First Comes the Weeping

First Comes the Weeping

November 8, 2018

First Comes the Weeping

Just over a week ago it happened at a Jewish synagogue in Pittsburgh.  Now it has happened here. The news hit me hard me hard just over a week ago because it happened in a house of worship.  This time it hit me hard because it happened just down the road from where I live.  I have driven by the location.  I know college students who go there. I knew one of the students who died there because he went to CLU and sometimes attended Holy Trinity with his family.   The recent shooting at Borderline was a reminder that just because Thousand Oaks was ranked one of America’s safest cities, doesn’t mean a tragedy of this magnitude can’t happen here.

What do we say to this?  What can we say?  We can say we can’t believe it happened—it all seems so surreal.  We can say we are so sorry for the families affected.  We can say we will keep them in our thoughts and prayers.  But it all seems to fall short of the depth of sorrow, confusion, and helplessness we might be feeling.  It doesn’t seem like enough.

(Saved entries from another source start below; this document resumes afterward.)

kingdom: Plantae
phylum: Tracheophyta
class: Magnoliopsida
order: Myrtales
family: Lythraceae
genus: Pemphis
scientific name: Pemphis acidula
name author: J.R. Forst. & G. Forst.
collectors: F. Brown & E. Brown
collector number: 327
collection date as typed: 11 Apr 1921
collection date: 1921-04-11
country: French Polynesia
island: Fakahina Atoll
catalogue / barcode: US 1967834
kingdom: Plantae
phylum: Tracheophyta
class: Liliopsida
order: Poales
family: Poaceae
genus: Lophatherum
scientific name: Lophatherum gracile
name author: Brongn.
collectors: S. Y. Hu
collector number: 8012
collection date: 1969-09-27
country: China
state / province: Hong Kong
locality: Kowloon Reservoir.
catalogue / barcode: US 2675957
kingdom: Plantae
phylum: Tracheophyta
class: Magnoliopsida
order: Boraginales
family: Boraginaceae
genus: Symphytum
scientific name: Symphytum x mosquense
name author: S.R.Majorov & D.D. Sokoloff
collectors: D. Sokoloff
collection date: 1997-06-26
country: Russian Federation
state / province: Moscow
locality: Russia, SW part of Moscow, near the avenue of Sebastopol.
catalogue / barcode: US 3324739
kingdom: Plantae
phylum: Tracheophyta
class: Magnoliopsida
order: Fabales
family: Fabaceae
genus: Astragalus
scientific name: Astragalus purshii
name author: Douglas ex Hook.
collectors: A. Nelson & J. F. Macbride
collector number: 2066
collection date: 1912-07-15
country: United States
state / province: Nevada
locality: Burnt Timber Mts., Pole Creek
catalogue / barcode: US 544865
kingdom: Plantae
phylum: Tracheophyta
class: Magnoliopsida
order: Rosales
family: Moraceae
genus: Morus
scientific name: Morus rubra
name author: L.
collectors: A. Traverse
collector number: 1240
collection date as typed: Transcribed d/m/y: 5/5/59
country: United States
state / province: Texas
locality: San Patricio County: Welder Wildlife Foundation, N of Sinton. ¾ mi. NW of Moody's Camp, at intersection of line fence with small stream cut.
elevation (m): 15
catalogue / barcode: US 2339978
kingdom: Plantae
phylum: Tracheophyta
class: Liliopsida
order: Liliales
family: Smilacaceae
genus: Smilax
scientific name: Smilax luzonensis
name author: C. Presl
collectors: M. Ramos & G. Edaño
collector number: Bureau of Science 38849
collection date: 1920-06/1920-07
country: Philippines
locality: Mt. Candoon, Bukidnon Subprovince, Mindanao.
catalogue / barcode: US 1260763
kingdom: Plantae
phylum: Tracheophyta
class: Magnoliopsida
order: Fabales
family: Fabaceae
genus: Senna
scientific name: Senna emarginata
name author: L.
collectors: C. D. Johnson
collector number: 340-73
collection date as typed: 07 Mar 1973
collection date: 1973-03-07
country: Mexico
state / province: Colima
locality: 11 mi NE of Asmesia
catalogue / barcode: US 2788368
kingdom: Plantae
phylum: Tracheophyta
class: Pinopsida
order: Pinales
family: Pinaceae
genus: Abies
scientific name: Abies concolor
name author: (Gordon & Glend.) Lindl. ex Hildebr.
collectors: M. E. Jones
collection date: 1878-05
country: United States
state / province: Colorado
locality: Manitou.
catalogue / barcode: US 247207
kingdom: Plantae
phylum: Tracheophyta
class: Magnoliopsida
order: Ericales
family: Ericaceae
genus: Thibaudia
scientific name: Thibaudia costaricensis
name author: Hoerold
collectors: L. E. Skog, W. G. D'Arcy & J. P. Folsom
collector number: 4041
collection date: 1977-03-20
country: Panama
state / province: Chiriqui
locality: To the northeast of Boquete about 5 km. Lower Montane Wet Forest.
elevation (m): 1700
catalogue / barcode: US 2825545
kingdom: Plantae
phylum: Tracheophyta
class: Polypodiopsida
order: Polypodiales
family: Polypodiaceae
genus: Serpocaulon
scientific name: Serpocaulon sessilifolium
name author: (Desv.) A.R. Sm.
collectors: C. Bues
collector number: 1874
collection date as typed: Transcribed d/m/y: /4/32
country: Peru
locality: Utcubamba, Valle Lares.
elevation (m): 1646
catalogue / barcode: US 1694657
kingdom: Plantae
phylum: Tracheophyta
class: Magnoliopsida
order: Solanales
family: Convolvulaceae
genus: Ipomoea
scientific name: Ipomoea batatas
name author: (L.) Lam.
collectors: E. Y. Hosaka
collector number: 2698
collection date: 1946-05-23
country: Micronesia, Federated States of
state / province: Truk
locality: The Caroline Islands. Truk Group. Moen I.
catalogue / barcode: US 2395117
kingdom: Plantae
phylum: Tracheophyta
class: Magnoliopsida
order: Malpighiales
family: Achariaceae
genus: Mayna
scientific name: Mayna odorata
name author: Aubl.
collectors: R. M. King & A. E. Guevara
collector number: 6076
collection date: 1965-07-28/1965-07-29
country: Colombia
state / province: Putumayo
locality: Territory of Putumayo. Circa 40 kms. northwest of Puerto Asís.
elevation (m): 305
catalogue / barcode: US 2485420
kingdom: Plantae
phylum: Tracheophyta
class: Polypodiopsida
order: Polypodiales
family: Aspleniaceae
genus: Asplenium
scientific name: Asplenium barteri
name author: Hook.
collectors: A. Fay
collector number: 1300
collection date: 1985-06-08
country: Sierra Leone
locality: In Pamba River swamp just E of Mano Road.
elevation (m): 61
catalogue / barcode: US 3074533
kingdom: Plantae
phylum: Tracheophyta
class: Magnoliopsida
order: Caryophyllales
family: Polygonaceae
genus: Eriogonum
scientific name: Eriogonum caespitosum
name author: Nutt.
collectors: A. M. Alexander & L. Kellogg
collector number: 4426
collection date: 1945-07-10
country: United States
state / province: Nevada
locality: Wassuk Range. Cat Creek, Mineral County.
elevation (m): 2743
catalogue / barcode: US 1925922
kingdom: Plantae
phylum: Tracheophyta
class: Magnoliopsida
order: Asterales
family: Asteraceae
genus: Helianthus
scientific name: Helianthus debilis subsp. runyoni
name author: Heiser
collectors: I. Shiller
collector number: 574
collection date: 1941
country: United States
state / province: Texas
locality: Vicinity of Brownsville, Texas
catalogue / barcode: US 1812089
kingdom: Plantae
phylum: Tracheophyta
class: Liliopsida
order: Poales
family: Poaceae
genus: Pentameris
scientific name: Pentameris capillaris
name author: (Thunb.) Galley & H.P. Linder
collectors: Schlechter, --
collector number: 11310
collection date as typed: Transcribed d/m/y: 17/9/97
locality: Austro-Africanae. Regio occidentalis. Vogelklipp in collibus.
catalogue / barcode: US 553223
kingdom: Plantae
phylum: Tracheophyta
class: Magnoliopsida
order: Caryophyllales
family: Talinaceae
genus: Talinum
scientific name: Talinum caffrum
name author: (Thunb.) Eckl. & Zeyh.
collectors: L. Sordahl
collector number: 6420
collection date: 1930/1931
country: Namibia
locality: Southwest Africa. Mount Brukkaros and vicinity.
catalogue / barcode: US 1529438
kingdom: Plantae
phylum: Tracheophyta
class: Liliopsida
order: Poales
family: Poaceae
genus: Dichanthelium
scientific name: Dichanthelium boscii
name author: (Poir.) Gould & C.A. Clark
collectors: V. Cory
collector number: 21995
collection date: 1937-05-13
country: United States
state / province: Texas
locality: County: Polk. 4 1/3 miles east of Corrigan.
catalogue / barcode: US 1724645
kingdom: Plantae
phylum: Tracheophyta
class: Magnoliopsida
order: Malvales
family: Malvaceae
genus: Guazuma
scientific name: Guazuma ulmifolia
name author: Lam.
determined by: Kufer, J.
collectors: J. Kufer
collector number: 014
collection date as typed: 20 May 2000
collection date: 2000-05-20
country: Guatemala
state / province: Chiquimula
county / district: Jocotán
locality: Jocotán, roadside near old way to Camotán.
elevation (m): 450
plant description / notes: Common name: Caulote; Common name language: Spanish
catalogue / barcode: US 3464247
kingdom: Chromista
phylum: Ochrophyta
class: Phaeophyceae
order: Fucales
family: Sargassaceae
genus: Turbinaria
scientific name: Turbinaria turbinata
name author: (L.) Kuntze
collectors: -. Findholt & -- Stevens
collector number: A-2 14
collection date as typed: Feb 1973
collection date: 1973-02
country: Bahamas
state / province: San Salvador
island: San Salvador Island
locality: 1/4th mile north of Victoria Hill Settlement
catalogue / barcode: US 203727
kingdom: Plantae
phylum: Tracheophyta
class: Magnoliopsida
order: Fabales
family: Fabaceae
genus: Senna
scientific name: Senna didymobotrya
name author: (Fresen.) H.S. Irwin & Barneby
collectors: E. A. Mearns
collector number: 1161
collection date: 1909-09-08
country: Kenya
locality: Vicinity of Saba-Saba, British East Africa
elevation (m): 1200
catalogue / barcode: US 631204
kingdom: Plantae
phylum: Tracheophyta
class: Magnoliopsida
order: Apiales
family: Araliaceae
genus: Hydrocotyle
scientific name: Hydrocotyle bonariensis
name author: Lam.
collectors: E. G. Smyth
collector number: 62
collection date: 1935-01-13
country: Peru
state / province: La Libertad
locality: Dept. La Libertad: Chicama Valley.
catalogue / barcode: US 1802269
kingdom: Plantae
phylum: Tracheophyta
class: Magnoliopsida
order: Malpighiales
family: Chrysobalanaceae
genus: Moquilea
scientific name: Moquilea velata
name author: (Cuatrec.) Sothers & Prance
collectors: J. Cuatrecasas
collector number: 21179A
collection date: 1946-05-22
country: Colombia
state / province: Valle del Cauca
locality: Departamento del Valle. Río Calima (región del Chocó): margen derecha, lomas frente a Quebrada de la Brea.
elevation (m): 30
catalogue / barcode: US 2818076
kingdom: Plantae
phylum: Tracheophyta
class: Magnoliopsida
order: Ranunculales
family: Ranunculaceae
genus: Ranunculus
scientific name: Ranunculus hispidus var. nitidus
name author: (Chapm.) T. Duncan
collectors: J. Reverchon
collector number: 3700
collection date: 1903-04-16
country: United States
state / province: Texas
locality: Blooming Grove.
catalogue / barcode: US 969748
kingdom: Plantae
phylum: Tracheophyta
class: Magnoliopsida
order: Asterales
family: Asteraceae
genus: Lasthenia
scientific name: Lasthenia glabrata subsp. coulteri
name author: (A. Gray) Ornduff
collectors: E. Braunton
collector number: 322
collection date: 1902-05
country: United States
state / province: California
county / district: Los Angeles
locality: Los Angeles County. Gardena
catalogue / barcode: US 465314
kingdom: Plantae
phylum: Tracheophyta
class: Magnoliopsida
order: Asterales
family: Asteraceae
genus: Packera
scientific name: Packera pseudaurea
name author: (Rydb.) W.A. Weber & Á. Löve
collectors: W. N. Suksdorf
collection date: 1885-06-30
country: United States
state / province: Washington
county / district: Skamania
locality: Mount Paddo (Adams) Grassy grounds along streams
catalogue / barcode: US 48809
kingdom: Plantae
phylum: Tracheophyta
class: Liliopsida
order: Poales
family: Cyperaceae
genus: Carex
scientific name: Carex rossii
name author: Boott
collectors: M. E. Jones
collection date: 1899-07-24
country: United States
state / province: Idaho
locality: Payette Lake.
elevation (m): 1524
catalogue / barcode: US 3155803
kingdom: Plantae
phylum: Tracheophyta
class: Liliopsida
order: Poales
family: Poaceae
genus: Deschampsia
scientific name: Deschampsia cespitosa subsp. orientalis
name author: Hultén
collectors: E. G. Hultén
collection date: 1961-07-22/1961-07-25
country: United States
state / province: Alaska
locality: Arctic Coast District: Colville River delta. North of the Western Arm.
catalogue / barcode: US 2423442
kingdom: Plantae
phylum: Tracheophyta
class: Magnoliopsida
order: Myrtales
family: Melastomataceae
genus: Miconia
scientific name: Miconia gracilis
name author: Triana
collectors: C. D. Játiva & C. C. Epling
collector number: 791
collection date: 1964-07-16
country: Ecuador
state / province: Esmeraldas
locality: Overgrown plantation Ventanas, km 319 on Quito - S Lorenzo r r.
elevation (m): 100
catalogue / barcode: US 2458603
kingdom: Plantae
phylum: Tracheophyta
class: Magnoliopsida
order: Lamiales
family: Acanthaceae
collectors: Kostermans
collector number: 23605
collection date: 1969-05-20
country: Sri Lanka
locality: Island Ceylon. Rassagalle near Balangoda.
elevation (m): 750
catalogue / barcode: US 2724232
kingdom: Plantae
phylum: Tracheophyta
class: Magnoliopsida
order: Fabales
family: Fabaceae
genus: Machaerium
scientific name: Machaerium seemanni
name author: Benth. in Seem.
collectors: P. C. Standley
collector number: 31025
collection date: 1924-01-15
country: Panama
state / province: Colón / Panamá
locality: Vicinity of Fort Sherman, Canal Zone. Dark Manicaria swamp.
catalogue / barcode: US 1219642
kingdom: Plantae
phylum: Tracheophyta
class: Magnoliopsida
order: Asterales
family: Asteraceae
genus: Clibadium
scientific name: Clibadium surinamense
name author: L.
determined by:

As Christians we can also say that we have the hope of Christ.  We can say we have a promise of everlasting life.  We can say that we believe that light will overcome darkness.  But it is also okay to admit that we might not feel that light in the moment.  We might not feel that hope right now.  It is okay to just weep awhile and acknowledge the hurt and the sadness and the anger that might come at a time like this.

Last Sunday our guest preacher shared a message based on the story of Lazarus being raised from the dead.  As he reflected on the passage he asked the question, “Why did Jesus weep when he knew he was going to raise Lazarus from the dead?”  I liked this observation because it reminded me that when people are grieving it is important to allow ourselves to be in that grief for a moment and not be too quick to rush to words of hope and joy in the resurrection.  Yes, it does not feel good to have the hurt of sadness tear at our hearts.  Yes, we long to comfort people in any way we can. But we also do not want to deny that there is grief.  We also do not want to pretend that there is not sadness, or make people feel like they don’t have the permission to experience their sorrow.  It is true that our loved ones go to be in a better place, however, that does not mean we don’t really miss them being with us.

In the coming days our community will need to hear a word of hope.  They will need to hear of a promise of a life beyond this one.  But for now, let us not be afraid to simply weep for a moment and to remember that God is weeping with us.